CHINA HERITAGE QUARTERLY China Heritage Project, The Australian National University ISSN 1833-8461
No. 13, March 2008


Singing with the Spring | China Heritage Quarterly

Singing with the Spring

Wanyan Linqing, translated by John Minford with Yang Tsung-han

The Huizhou administrative offices are situated in the northwest corner of the city, bounded by the parapet of the city wall. This was in fact the site of the administrative offices as long ago as the Xuanhe reign of the Song dynasty (1119-1125). Within the official precinct there were several fine buildings such as the Hall of Four Treasures, and the Tower of the Pure Heart. Those scenic buildings are no more. Only the Hall of Purple Verdure is still extant, and the Pavilion of the Immortal Fuqiu,[1] which is also called the Pavilion for Singing with the Spring. But though it has preserved its form, it is no longer on its original site. Although my predecessor changed its name to the Rustic Barge, I restored the original name.

According to the local gazetteer of this prefecture, Hong Gua [a Song dynasty official and man-of-letters, 1117-1184] constructed a pavilion by this name attached to an ancient tree on the parapet of the city wall, but it has since been moved down to ground level. In front of the pavilion as it presently stands, there are various trees and shrubs: a magnolia, a crab-apple, and several peonies. I myself constructed a stepped ramp joined to the city wall, allowing one to walk up onto the parapet. I also had constructed a red balustrade on either side of the ramp, and placed two stone teapoys on the parapet. I used to go up and enjoy the panoramic view whenever I had leisure from my official duties. I once recorded this in a poem:

High and spacious is my official residence
      At the corner of the city wall;
When I withdraw to take my meals,
      In high spirits I climb to enjoy the view.
I carry eye-glasses with me
      To scrutinize the clouds;
And a bottle-gourd
      For the occasional draught of wine.
The smoking chimneys and kitchen fires below
      Testify to the thriving community;
A sweep of streams and hills
      Unfolds before me like a landscape scroll.
I laugh at myself,
      A bookish officer with no official skills;
Holding the tallies for six counties,
      Despite my incompetence.

In the last days of the spring season of the year Jiashen [1824], the flowers in the garden were in full bloom. My daughter Miaolianbao, who was seven years old (she was born during the second month of the year Wuyin [1818]), had handfuls of flower petals, and kept pulling on the hem of my gown, wanting me to go and look at the luxuriant blossom. I went to the Pavilion and saw for myself the riot of colour, and the petals flying about like snowflakes. It was indeed a splendid scene, as splendid as anything at Fanli Taoist Priory![2] The red jadelike flowers trailed their silken threads, it was a veritable Realm of Fragrance!

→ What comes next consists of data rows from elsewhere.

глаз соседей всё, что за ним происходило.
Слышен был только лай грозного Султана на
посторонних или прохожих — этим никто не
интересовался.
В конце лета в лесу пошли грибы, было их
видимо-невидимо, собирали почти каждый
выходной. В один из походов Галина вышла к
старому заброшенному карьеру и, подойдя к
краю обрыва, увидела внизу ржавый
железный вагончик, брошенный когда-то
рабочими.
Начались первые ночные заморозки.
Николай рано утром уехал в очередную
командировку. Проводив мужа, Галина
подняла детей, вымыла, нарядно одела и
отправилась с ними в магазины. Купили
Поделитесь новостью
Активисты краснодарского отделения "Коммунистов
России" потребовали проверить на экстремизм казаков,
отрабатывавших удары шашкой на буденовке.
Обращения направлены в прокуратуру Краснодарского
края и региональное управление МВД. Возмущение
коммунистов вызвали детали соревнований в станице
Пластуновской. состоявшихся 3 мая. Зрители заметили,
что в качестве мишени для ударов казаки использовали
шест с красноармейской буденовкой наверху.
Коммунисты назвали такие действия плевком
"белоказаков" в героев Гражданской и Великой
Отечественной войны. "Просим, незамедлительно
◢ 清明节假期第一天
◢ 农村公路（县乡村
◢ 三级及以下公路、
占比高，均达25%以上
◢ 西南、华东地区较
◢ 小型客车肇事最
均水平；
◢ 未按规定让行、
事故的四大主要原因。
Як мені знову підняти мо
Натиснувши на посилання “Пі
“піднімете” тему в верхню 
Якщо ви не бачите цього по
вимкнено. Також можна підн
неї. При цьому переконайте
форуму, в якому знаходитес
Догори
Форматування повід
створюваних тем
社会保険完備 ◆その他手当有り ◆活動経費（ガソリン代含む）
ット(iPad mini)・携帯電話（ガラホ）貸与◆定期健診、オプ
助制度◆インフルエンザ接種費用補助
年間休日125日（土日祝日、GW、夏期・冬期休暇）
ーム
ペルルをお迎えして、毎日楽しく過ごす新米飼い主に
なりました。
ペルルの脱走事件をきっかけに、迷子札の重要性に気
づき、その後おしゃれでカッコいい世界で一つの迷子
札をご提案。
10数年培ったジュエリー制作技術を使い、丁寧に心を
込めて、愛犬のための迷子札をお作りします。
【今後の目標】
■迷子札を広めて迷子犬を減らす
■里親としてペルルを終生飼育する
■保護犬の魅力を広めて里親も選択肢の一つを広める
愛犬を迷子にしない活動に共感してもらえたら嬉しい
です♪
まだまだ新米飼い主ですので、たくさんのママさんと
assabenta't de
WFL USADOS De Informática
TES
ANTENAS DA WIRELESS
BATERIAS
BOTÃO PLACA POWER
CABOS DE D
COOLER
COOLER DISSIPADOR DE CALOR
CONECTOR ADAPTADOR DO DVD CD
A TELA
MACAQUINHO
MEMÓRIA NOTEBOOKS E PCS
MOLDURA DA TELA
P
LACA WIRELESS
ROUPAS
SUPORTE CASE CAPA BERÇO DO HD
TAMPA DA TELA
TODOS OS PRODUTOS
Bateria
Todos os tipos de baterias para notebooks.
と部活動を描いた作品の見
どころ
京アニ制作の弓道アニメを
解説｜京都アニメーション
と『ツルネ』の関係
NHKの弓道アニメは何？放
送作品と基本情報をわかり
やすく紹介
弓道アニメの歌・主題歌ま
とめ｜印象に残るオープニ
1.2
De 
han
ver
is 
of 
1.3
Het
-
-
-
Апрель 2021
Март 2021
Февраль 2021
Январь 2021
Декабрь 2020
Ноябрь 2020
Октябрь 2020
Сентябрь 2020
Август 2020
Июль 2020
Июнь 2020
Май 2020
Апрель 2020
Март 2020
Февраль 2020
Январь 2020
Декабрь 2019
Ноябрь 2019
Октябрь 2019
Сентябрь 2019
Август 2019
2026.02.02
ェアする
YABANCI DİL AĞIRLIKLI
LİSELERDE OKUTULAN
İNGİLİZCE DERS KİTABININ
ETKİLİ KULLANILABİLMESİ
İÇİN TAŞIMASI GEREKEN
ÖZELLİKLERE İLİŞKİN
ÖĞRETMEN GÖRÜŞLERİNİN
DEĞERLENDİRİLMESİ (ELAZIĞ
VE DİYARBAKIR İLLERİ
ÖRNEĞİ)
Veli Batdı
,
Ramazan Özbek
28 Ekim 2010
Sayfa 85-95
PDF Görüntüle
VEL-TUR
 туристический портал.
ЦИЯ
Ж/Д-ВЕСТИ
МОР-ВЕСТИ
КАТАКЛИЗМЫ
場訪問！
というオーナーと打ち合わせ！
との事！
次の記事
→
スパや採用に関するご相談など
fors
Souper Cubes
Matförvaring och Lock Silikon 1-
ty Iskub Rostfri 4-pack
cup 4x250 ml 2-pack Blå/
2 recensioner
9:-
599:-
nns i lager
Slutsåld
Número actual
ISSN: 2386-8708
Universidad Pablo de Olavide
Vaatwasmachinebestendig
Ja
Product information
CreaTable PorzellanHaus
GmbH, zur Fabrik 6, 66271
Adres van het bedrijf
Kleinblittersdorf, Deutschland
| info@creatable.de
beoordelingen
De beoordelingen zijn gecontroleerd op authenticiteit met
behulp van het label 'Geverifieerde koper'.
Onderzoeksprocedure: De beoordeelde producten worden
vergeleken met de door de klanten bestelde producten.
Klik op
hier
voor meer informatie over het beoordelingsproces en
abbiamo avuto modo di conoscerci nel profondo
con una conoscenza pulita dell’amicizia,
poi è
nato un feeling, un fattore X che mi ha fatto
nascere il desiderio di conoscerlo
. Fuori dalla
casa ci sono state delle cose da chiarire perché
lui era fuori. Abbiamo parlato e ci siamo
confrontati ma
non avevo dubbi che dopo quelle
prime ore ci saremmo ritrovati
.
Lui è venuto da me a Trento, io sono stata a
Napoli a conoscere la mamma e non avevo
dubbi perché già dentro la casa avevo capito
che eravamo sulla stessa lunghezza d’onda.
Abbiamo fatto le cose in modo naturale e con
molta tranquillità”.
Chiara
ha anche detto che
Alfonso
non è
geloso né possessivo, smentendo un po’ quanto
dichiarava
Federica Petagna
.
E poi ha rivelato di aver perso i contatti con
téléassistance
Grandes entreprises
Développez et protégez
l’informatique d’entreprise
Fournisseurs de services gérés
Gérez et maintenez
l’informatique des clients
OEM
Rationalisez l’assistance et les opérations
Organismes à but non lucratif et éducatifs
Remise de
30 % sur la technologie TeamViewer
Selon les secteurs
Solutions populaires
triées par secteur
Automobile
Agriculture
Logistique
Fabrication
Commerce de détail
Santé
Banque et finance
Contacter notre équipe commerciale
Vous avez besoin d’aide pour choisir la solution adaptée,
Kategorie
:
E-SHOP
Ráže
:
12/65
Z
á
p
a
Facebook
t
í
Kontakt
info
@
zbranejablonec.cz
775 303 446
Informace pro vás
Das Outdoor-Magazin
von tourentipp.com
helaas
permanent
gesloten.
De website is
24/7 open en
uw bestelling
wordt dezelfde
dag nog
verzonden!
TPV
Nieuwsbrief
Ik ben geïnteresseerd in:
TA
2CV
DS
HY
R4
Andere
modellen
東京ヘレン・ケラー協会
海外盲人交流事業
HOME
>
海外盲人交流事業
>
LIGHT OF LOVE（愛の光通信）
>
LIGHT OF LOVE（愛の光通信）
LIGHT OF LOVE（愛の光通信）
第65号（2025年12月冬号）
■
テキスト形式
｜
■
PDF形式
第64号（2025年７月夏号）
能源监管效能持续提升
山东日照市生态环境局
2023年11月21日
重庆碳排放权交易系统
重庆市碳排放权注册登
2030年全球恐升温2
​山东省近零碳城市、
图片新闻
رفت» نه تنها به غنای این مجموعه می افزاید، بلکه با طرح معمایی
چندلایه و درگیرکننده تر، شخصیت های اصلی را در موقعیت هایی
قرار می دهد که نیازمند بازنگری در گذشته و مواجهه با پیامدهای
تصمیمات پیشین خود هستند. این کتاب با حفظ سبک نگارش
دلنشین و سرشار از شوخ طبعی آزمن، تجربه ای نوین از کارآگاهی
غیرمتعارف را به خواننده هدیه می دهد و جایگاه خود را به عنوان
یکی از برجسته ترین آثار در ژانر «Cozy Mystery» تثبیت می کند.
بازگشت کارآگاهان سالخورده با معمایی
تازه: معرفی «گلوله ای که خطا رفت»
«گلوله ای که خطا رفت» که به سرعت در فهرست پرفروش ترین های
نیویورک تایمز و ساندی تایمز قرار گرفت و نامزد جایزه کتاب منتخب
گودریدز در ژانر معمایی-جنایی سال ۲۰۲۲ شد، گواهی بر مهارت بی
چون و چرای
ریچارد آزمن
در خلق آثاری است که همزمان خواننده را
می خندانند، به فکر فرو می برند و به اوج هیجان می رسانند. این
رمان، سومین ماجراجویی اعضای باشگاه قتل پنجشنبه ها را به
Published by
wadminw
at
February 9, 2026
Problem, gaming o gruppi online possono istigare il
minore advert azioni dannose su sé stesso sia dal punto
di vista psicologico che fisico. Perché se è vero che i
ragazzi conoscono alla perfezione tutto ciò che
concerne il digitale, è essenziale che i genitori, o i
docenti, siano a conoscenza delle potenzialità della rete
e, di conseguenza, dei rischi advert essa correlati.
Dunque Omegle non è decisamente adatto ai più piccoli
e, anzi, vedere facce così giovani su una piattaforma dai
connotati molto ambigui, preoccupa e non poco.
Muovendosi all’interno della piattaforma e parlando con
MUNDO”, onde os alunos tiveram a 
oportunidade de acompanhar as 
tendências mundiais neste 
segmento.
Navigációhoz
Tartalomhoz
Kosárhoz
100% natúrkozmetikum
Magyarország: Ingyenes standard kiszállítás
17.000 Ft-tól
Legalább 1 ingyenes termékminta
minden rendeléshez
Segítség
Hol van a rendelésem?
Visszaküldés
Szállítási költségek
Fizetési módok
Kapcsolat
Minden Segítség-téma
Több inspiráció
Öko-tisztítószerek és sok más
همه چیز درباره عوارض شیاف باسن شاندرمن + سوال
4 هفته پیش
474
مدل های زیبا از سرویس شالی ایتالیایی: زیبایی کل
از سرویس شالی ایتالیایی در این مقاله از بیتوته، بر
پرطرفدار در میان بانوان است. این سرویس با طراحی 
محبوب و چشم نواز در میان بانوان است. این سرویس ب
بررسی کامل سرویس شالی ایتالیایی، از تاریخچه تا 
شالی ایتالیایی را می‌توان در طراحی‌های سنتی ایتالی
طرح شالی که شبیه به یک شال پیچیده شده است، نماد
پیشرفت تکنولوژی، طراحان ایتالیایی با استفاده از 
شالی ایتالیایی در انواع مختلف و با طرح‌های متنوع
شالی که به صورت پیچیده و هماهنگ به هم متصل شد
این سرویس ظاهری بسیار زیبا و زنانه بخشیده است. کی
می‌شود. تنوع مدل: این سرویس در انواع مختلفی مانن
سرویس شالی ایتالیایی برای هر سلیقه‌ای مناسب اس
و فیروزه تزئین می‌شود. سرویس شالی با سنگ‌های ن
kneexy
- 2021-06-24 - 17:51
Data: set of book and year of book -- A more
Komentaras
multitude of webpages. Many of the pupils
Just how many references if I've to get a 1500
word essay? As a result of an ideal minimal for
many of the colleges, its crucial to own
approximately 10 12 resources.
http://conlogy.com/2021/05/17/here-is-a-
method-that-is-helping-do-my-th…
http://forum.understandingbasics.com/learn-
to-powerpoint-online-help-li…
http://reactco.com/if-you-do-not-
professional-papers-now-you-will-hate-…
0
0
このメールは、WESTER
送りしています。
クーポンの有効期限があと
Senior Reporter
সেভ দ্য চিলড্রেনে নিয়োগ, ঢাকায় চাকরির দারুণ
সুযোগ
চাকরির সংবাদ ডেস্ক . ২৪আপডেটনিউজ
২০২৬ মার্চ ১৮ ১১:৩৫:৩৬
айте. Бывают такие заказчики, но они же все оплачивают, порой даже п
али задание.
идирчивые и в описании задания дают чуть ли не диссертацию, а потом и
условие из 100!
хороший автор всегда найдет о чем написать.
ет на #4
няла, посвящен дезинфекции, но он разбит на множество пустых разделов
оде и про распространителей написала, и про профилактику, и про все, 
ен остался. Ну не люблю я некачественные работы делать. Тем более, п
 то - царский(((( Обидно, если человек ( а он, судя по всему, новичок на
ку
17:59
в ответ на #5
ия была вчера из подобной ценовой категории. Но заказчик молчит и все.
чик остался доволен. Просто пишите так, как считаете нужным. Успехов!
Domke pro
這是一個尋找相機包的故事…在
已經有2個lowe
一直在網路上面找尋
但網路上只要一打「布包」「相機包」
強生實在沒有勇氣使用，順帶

I took some writing paper and began to compose a poem. At that very moment my wife emerged from among the flowers and saw me in the throes of composition, struggling with the niceties of prosody. She smiled. 'I have the first couplet for you already!' she said, and began to recite the lines she had just improvised.

It befits the gentleman of Jade hall,
    To sit among the flowers.

I put down my brush at once!

In the courtyard there were also at that time four pots of wild flowers brought from the slopes of Mount Huang. The Standard, a climbing plant producing bluish flowers like pearls, gems and precious stones; the Pyrrosia lingua, one flower to each leaf, the erect stem crimson as a red cloud; the Nanghuan, its leaf a simple blade and its flower consisting of two rings; the Gooseflock, purest white like a goose, with yellow buds for eyes. My mother was delighted with these flowers, and she joyfully set about painting them all!

My mother had recently come into the possession of an Album of Flower Paintings from Huang Hai, done by Secretary Song Muzhong.[3] It portrays twenty species, among them the four I have just mentioned.


1. Fuqiu was a legendary immortal.

2. Our author describes this Priory elsewhere.

3. Song Muzhong 宋牧仲 (1634-1713), poet, bibliophile and painter.